Friday, 15 January 2021

VOY – Child’s Play

 



Plot – Of all the plotlines to pick up and run with on Voyager, they went with the Borg children. I’m not here to discourage this show from flirting with serialisation again though and it is a terrific step in the right direction to see real consequences, both emotional and plot wise, on this show. I don’t care that that makes Voyager something a soap opera – here it is a sad day when they let go off their little broodling of Borg and almost lose Icheb to his parents – but the best of TNG, DS9 and Voyager has often been grounded in character like this.

The episode does a fantastic job of presenting us with the story of Icheb’s parents and how they lost him, characterising them in a realistic way, exploring his tentativeness about returning and dealing with Seven’s inevitable loss. It is so convincing it feels that halfway through the episode we might be able to close this one down at about the half an hour point. So, when the twist comes it feels like a real knife to the gut because we have been entirely hoodwinked by the previous half and hour of gentle and probing drama. It’s expertly done.

Character – After his introductory episode I wouldn’t have thought that Icheb would go on to be one of the standout characters of the season but this episode goes a long way towards achieving that. I love that instead of thinking like a child for his science project, he dares to create something that could potentially make Voyager a safer and more sophisticated craft on its journey through the Delta Quadrant.

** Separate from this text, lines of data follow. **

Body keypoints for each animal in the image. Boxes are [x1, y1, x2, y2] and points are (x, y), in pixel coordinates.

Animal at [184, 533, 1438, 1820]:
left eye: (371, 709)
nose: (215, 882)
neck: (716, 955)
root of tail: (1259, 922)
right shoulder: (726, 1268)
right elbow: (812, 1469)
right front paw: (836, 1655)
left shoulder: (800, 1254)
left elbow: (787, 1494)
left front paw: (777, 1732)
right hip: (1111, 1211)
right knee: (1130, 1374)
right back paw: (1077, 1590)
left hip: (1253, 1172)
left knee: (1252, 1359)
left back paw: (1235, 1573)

Performance – Any episode that asks Jeri Ryan to look longingly just off camera and emote is in luck as she is genuinely one of the finest actresses the franchise ever had the fortune to dish up. Fortunately (because this is not always the case in series six and seven) it is paired with a dramatic and satisfying script this week and Seven gets to make one more step closer to humanity. Bringing the Borg children on board and having Seven look after them means that now she is in a maternal role, and this is the episode the shows those strings being cut and has her experience the loss of losing a child. Powerful stuff, but Ryan plays it with restraint for the most part which makes it more effective and then with some furious injustice towards the end of the episode. She’s quite magnificent. This is all rolled up engagingly in Seven’s backstory where she was separated from her parents through some quite questionable decisions on their part…which makes Seven even more unwilling to let go of Icheb and even more determined to get him back when it turns out that he has been utilised in a similarly thoughtless way by his parents. This is great character growth, and I don’t often say that on this show.

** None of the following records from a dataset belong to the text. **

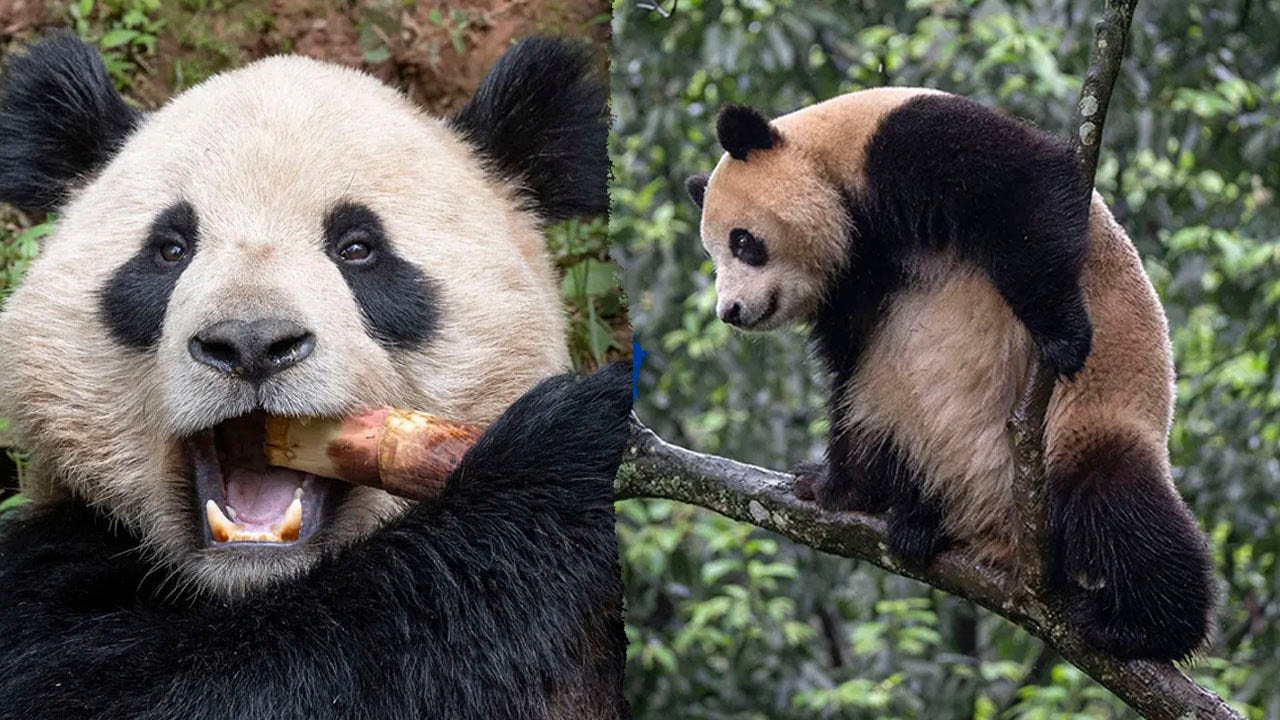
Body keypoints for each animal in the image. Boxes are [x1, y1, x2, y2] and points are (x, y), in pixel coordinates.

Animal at [0, 30, 629, 712]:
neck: (255, 584)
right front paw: (567, 452)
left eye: (358, 248)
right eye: (169, 250)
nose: (250, 342)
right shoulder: (52, 570)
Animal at [686, 90, 1213, 661]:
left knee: (1121, 504)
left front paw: (1063, 334)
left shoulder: (903, 144)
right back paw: (914, 519)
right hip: (916, 431)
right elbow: (848, 377)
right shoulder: (854, 285)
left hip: (1085, 422)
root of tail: (1004, 540)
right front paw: (831, 485)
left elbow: (1025, 190)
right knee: (887, 423)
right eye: (713, 256)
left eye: (743, 242)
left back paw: (1140, 626)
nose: (731, 311)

Mark Sheppard and Tracey Ellis are superbly cast as Icheb’s parents. If you’re going to try and do this sort of sleight of hand well then you need actors of some ability to pull off the emotional material before revealing who they really are. Manu Intiraymi gives a solid performance in this episode. Like Ryan in series four, he’s trying to show a character who has had all of his individuality stripped away but is trying to find his voice again. He does that by coming across a little robotically but that isn’t a criticism of his acting, I think it is a conscious choice. Certainly, in series seven he would start to explore more emotions.

Great Dialogue –
‘Bred to kill Borg?’

Production – Wowzas, despite the slightly dated CGI, Voyager manages to pull of the visual of a colony on the edge of extinction with an enormous hole gouged out of it by the Borg. What is so striking about it is that it isn’t a visual that is added for dramatic value like the teaser of The Best of Both Worlds Part I, it is just an establishing shot that tells the history of the colony dynamically whilst adding some real atmosphere to the story. I would expect nothing less of Mike Vejar, he was the king of adding striking visuals even when the script doesn’t demand them.

Best moment – I practically get a hard on when Janeway and Seven get serious with each other and I am in no way attracted to either of them. They are just so strong when they are in conflict and the argument over whether Icheb should remain with his parents or not is on one of their greatest moments.

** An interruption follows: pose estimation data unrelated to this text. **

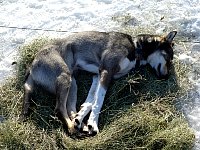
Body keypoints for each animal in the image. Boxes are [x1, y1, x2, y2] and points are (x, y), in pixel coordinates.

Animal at [19, 30, 177, 136]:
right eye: (169, 58)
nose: (166, 77)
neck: (135, 47)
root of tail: (32, 64)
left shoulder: (98, 76)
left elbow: (90, 102)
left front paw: (81, 119)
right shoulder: (106, 72)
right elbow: (98, 102)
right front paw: (93, 124)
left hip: (72, 83)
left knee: (69, 108)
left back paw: (78, 124)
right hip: (64, 77)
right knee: (59, 109)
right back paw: (72, 129)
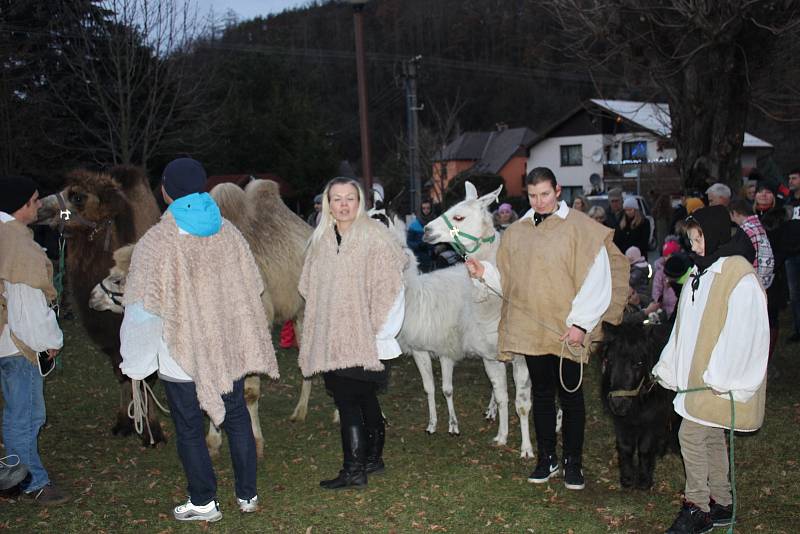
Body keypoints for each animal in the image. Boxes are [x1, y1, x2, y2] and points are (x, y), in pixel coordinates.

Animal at [596, 320, 680, 492]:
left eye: (638, 363)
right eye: (609, 360)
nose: (618, 403)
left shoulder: (652, 419)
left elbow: (645, 449)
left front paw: (644, 481)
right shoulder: (621, 421)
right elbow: (625, 447)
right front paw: (627, 479)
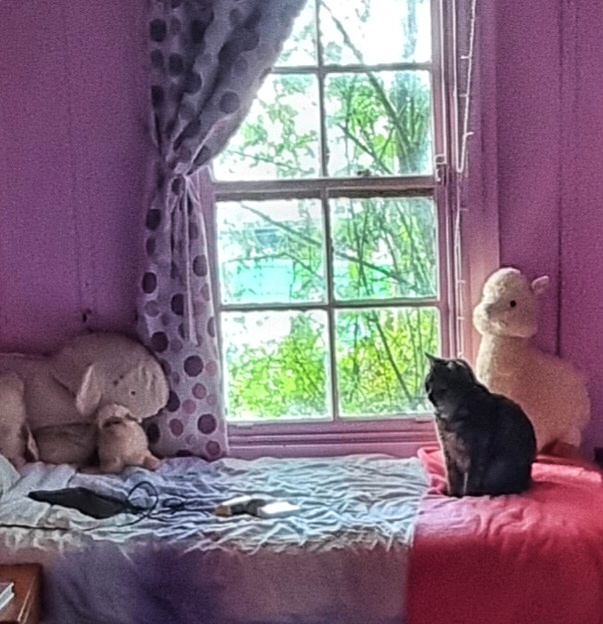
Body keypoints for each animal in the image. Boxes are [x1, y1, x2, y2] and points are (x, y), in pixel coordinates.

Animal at [424, 354, 536, 497]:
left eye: (442, 389)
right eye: (427, 385)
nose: (429, 396)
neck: (451, 415)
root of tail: (526, 480)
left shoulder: (475, 452)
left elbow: (470, 482)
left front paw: (466, 497)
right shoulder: (448, 452)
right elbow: (452, 478)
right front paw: (453, 495)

I wish they hadn’t done that – The only moment that really jars is that the rather important plot point that Icheb was on a ship when he was assimilated comes after he has left to be with his parents. If it had come any sooner than the story could not have played out as it did because Seven would have had a reason to investigate that discrepancy.

A reason to watch this episode again – If they were going to kill off Icheb in a grisly fashion, then this was the episode to do it in. His eventual fate was entirely unjust, especially after the sort of ending he could have gotten here. Child’s Play is a superb episode of Voyager and precisely the sort of thing they needed to be doing in the sixth season when they were the lone voice of the franchise. A meaty story with a great twist, pulling together some well crafted character continuity (Seven) to inform some touching development (their mother/son relationship, which is really cemented at the end of this). Add in some marvellous direction and music and the sort of location work that only Star Trek with its impressive budget can pull off and you have a top dollar episode that is surrounded by some real mediocrity in the latter half of this season. If they were all like this and Muse, perhaps fans would have been crying out for more seasons. Jeri Ryan is particularly strong and I never fail to be impressed by how much emotion can be sifted from her restraint (she reminds me of Rene Auberjonois, but I would be hard pressed to tell you who was the better actor). Finally, Mark Sheppard turns up in Star Trek so he can put every single cult TV show on his resume (Doctor Who, Battlestar Galactica, Supernatural, etc). I love the fact that it looks like the kids are staying and Icheb is leaving, when the show takes precisely the opposite direction. The twist when it comes is a real surprise and the last act has some real fire about it. This really is a forgotten gem.